[Begin Material supplied]

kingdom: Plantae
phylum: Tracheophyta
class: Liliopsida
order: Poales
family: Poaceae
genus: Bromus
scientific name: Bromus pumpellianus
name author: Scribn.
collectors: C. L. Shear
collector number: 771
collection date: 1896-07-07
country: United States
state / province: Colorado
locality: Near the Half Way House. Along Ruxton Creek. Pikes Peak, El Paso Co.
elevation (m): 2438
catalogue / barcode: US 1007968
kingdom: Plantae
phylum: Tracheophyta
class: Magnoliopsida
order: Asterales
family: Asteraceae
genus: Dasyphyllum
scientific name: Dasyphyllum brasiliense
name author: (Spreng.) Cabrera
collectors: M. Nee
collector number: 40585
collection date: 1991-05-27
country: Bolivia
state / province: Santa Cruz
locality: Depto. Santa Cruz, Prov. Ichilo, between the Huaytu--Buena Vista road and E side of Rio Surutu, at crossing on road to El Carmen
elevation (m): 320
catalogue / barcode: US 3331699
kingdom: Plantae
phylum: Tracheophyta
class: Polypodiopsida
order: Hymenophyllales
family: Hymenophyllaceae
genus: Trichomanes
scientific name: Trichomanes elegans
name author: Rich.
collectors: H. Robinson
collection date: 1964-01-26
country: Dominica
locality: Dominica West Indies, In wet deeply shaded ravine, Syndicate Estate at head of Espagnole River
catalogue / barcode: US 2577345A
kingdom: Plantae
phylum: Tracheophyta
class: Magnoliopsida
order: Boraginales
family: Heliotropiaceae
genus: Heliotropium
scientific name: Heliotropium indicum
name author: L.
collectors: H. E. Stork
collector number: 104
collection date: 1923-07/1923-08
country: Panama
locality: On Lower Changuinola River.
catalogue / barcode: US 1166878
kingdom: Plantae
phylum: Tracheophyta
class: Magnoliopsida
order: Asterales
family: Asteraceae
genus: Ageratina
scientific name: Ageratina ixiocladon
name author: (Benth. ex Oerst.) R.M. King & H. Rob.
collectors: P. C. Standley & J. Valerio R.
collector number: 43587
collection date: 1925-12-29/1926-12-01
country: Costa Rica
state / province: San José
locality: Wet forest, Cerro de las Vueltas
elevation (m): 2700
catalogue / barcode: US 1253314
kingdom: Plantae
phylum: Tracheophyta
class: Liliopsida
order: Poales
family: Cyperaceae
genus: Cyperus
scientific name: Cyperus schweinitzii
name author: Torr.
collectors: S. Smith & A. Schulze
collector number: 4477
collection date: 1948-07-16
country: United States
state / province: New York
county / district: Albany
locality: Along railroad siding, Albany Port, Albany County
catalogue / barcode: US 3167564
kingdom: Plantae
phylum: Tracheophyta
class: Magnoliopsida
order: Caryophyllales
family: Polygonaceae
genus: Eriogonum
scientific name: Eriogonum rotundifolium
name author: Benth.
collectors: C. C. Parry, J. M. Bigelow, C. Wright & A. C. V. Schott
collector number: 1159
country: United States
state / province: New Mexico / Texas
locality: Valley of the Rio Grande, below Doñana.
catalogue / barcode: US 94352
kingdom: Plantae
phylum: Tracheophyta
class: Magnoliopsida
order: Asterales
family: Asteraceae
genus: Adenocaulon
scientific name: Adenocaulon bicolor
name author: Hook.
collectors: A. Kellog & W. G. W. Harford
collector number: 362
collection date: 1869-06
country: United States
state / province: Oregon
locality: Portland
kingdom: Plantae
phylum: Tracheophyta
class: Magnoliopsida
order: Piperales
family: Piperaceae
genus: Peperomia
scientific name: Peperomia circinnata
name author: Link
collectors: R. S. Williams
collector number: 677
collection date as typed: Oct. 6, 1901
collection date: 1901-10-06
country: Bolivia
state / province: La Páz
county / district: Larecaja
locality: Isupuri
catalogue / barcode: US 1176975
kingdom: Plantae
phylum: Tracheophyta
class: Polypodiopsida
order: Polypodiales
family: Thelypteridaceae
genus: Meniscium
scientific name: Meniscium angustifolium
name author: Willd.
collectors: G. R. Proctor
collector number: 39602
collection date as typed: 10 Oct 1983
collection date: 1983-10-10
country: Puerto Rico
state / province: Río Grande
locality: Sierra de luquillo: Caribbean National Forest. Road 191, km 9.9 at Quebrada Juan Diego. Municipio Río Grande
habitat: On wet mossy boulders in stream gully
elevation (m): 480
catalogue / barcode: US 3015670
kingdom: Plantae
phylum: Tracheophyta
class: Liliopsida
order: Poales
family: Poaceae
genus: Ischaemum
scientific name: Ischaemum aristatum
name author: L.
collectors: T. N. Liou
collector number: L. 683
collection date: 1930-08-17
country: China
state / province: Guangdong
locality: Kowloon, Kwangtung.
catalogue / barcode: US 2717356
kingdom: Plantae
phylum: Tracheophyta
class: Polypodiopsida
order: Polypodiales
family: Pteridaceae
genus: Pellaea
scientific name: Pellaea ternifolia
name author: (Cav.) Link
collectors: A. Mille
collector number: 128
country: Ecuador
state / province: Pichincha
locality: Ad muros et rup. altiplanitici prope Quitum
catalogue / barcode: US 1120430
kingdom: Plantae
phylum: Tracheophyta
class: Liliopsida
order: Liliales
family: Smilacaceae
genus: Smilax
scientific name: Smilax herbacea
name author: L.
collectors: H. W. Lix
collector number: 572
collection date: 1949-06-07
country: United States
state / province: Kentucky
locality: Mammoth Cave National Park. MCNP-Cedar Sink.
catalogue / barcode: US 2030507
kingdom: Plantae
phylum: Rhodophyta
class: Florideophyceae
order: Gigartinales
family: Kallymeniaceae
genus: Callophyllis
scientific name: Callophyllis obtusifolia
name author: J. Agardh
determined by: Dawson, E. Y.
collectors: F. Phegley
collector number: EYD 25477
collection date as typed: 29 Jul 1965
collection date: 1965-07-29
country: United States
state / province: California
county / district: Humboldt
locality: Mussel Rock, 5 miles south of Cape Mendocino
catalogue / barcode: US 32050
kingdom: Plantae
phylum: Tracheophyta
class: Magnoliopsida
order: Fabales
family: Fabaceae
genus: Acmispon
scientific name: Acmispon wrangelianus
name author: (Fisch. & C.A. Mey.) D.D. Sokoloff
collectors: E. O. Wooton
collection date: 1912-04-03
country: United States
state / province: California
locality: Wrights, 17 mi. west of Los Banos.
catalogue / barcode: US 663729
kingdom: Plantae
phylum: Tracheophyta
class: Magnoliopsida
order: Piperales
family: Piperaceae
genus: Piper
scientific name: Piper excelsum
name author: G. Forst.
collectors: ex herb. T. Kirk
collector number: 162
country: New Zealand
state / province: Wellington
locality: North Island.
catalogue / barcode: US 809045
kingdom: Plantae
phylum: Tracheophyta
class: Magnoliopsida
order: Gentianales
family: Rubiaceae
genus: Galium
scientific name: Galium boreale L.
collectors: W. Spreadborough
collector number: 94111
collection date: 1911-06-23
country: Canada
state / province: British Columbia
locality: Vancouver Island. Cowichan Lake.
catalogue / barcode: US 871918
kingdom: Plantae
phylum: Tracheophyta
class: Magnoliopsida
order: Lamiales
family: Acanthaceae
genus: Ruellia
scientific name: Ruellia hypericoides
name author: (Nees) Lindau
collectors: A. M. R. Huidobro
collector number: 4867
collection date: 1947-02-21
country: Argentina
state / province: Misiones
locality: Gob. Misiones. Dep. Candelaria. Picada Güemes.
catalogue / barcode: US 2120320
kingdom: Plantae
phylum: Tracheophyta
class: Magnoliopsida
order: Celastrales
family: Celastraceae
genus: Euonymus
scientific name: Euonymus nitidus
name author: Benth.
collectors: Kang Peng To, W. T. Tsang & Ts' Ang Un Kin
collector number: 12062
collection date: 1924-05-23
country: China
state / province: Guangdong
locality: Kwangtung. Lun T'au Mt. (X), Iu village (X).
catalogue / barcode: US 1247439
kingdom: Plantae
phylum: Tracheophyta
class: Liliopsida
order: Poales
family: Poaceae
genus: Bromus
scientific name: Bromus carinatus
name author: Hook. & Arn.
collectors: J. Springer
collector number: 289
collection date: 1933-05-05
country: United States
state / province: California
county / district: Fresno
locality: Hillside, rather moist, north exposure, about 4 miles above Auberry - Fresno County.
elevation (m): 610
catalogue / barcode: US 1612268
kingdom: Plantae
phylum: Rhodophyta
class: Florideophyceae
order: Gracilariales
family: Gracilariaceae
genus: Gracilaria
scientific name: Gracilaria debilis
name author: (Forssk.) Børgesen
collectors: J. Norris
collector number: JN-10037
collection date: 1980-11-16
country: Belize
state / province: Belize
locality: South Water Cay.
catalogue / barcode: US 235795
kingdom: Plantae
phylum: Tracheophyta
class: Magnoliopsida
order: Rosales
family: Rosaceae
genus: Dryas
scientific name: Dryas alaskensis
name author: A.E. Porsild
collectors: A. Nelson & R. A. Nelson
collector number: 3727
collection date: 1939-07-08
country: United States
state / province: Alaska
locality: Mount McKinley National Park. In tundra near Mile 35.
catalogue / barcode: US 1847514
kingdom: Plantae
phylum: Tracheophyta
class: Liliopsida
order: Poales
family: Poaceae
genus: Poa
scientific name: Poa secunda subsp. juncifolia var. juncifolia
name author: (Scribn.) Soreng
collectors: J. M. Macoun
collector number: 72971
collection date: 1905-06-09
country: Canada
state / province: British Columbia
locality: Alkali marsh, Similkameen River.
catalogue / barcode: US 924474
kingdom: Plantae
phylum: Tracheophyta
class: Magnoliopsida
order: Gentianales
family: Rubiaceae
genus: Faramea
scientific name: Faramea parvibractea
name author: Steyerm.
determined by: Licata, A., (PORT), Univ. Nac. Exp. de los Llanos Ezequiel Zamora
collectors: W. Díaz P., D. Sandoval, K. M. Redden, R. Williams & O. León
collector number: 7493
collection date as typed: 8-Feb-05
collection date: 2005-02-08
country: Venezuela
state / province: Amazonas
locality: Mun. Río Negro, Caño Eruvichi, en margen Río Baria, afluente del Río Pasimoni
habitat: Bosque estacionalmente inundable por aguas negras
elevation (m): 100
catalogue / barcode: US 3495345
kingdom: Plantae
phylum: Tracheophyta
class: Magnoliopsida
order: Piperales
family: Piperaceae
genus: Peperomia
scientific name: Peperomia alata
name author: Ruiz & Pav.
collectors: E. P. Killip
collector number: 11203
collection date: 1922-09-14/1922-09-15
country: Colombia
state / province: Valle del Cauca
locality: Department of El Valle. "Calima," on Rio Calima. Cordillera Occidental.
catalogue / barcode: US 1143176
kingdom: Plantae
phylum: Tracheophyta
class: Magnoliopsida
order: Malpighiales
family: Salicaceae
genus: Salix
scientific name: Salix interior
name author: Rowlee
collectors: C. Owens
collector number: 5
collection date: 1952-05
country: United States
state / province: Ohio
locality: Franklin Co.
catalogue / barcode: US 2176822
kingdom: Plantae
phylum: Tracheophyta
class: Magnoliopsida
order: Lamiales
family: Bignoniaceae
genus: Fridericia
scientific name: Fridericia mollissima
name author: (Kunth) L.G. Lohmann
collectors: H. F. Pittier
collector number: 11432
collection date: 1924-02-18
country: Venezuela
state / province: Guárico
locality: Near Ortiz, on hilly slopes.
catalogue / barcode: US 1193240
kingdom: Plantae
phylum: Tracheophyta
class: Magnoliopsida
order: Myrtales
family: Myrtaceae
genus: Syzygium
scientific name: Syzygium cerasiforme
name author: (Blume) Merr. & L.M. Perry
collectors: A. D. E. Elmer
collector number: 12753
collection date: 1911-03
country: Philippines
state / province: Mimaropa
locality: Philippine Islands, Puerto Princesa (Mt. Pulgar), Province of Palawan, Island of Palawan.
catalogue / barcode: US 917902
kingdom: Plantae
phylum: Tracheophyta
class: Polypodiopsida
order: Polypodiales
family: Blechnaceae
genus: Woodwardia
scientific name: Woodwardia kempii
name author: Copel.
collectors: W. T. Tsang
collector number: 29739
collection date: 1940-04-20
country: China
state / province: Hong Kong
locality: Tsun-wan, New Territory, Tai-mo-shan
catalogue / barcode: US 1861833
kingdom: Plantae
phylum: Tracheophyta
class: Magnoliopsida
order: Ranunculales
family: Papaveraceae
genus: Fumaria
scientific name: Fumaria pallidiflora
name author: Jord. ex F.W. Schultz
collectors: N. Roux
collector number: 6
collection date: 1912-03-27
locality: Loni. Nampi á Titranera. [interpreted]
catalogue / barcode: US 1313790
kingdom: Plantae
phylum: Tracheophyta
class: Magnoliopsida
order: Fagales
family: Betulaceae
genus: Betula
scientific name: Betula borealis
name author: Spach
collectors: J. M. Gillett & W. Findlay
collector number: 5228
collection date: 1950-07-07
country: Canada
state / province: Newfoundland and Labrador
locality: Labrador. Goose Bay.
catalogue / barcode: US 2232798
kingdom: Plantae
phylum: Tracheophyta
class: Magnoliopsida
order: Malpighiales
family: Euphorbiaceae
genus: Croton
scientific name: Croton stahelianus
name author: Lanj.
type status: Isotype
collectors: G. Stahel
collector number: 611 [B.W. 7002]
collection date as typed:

[End Material supplied]

Transcribe the stretch of the records from their first line through the line containing "collector number: 43587", matching every line exactly.

kingdom: Plantae
phylum: Tracheophyta
class: Liliopsida
order: Poales
family: Poaceae
genus: Bromus
scientific name: Bromus pumpellianus
name author: Scribn.
collectors: C. L. Shear
collector number: 771
collection date: 1896-07-07
country: United States
state / province: Colorado
locality: Near the Half Way House. Along Ruxton Creek. Pikes Peak, El Paso Co.
elevation (m): 2438
catalogue / barcode: US 1007968
kingdom: Plantae
phylum: Tracheophyta
class: Magnoliopsida
order: Asterales
family: Asteraceae
genus: Dasyphyllum
scientific name: Dasyphyllum brasiliense
name author: (Spreng.) Cabrera
collectors: M. Nee
collector number: 40585
collection date: 1991-05-27
country: Bolivia
state / province: Santa Cruz
locality: Depto. Santa Cruz, Prov. Ichilo, between the Huaytu--Buena Vista road and E side of Rio Surutu, at crossing on road to El Carmen
elevation (m): 320
catalogue / barcode: US 3331699
kingdom: Plantae
phylum: Tracheophyta
class: Polypodiopsida
order: Hymenophyllales
family: Hymenophyllaceae
genus: Trichomanes
scientific name: Trichomanes elegans
name author: Rich.
collectors: H. Robinson
collection date: 1964-01-26
country: Dominica
locality: Dominica West Indies, In wet deeply shaded ravine, Syndicate Estate at head of Espagnole River
catalogue / barcode: US 2577345A
kingdom: Plantae
phylum: Tracheophyta
class: Magnoliopsida
order: Boraginales
family: Heliotropiaceae
genus: Heliotropium
scientific name: Heliotropium indicum
name author: L.
collectors: H. E. Stork
collector number: 104
collection date: 1923-07/1923-08
country: Panama
locality: On Lower Changuinola River.
catalogue / barcode: US 1166878
kingdom: Plantae
phylum: Tracheophyta
class: Magnoliopsida
order: Asterales
family: Asteraceae
genus: Ageratina
scientific name: Ageratina ixiocladon
name author: (Benth. ex Oerst.) R.M. King & H. Rob.
collectors: P. C. Standley & J. Valerio R.
collector number: 43587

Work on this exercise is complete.